There are ways in which we can take advantage of these themes. With regards to the virtualisation of business life, we see telecommunication services companies, telecom infrastructure companies and semiconductor companies benefitting in the long term. I hold several companies in this space, all of which should be well placed in this environment. With regards to the faster adoption of e-commerce, payments companies as well as the more obvious internet businesses should prosper. I hold two French payments companies and one German based company. Finally, the portfolio has limited exposure to businesses that could benefit from increased factory automation, but I may consider ways to gain exposure. There are of course many other structural changes that will occur and, as you would expect, I am spending time considering these.
It is too early to be overly confident, but we are gradually building confidence in the outlook for the market. Let’s keep in mind that this is a complex event and as Tetlock states in his book ‘Superforcasting’, predictions in these cases are useless, especially if they contain narrow guesses about the future, even if those guesses seem well informed.

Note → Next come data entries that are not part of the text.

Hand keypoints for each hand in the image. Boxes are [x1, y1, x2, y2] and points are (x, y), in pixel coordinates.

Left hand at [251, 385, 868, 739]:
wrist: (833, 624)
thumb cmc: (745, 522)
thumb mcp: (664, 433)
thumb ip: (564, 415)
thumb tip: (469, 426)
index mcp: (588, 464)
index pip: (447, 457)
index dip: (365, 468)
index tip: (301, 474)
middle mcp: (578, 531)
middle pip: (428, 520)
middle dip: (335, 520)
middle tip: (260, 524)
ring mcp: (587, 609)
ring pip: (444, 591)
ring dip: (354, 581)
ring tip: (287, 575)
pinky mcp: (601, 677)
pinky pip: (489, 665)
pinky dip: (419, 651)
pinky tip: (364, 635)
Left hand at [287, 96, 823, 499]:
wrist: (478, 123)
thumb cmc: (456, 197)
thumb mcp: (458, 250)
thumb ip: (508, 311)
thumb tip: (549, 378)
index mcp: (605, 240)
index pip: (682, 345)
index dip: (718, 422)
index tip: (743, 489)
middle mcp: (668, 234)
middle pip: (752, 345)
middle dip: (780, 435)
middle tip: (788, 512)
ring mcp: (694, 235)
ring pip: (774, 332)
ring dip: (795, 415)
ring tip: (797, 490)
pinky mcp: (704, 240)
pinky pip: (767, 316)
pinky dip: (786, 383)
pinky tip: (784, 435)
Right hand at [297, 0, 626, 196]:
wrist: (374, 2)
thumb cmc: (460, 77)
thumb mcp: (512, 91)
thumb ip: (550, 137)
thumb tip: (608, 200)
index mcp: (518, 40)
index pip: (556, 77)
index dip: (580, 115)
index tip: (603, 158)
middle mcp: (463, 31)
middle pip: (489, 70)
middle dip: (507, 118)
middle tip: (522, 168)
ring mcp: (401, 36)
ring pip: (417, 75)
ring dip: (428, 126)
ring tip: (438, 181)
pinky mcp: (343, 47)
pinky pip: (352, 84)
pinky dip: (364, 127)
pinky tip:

*FTSE World Europe ex-UK TR Index as benchmark
**Based on NAV value as of 03/04/2020. FTSE World Europe ex-UK TR Index as benchmark
All data sourced from Bloomberg as of 06/04/2020
Compounders: companies which, in our view, have been and look set to continue to be reliable and consistent high return companies
Leverage: The use of borrowing to increase exposure to an asset/market.
PE: price-earnings ratio (P/E ratio) relates a company’s share price to its earnings per share.
Basis points (BPS): refers to a common unit of measure for interest rates and other percentages in finance
Monetary policy: The policies of a central bank, aimed at influencing the level of inflation and growth in an economy. It includes controlling interest rates and the supply of money.